**ACTIVITY**
This exercise calls for every record to be set down again, exactly and in full.

**DATA SHOWN**
━━━━

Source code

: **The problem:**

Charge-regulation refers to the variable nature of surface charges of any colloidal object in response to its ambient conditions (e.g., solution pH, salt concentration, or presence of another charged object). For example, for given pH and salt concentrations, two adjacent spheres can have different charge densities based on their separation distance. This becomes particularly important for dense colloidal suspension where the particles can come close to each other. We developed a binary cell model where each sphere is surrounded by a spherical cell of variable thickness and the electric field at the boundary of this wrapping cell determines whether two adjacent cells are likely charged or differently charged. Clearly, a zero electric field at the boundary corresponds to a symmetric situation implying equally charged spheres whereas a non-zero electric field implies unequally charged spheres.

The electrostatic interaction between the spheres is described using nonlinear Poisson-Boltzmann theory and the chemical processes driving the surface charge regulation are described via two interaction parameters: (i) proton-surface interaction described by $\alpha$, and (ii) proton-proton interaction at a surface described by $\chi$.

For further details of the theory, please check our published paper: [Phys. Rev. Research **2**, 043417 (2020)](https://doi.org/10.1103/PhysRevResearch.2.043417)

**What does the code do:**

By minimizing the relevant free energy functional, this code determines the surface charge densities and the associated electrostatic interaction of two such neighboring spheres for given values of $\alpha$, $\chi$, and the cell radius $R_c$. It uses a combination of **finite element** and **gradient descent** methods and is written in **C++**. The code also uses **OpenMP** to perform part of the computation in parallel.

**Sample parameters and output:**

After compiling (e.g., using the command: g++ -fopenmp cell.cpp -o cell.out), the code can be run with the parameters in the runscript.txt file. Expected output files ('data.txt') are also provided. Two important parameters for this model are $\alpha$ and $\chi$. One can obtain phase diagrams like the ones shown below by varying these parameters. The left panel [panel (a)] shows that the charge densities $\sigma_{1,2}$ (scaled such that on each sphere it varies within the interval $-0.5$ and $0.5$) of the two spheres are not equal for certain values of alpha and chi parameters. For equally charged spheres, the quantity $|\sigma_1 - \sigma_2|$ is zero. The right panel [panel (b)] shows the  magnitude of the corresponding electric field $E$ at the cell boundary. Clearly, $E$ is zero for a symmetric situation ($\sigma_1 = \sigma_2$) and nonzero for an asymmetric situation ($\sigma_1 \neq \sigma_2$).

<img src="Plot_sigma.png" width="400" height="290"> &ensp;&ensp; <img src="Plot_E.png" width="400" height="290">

━━━━

**SOLUTION**
Source code

: **The problem:**

Charge-regulation refers to the variable nature of surface charges of any colloidal object in response to its ambient conditions (e.g., solution pH, salt concentration, or presence of another charged object). For example, for given pH and salt concentrations, two adjacent spheres can have different charge densities based on their separation distance. This becomes particularly important for dense colloidal suspension where the particles can come close to each other. We developed a binary cell model where each sphere is surrounded by a spherical cell of variable thickness and the electric field at the boundary of this wrapping cell determines whether two adjacent cells are likely charged or differently charged. Clearly, a zero electric field at the boundary corresponds to a symmetric situation implying equally charged spheres whereas a non-zero electric field implies unequally charged spheres.

The electrostatic interaction between the spheres is described using nonlinear Poisson-Boltzmann theory and the chemical processes driving the surface charge regulation are described via two interaction parameters: (i) proton-surface interaction described by $\alpha$, and (ii) proton-proton interaction at a surface described by $\chi$.

For further details of the theory, please check our published paper: [Phys. Rev. Research **2**, 043417 (2020)](https://doi.org/10.1103/PhysRevResearch.2.043417)

**What does the code do:**

By minimizing the relevant free energy functional, this code determines the surface charge densities and the associated electrostatic interaction of two such neighboring spheres for given values of $\alpha$, $\chi$, and the cell radius $R_c$. It uses a combination of **finite element** and **gradient descent** methods and is written in **C++**. The code also uses **OpenMP** to perform part of the computation in parallel.

**Sample parameters and output:**

After compiling (e.g., using the command: g++ -fopenmp cell.cpp -o cell.out), the code can be run with the parameters in the runscript.txt file. Expected output files ('data.txt') are also provided. Two important parameters for this model are $\alpha$ and $\chi$. One can obtain phase diagrams like the ones shown below by varying these parameters. The left panel [panel (a)] shows that the charge densities $\sigma_{1,2}$ (scaled such that on each sphere it varies within the interval $-0.5$ and $0.5$) of the two spheres are not equal for certain values of alpha and chi parameters. For equally charged spheres, the quantity $|\sigma_1 - \sigma_2|$ is zero. The right panel [panel (b)] shows the  magnitude of the corresponding electric field $E$ at the cell boundary. Clearly, $E$ is zero for a symmetric situation ($\sigma_1 = \sigma_2$) and nonzero for an asymmetric situation ($\sigma_1 \neq \sigma_2$).

<img src="Plot_sigma.png" width="400" height="290"> &ensp;&ensp; <img src="Plot_E.png" width="400" height="290">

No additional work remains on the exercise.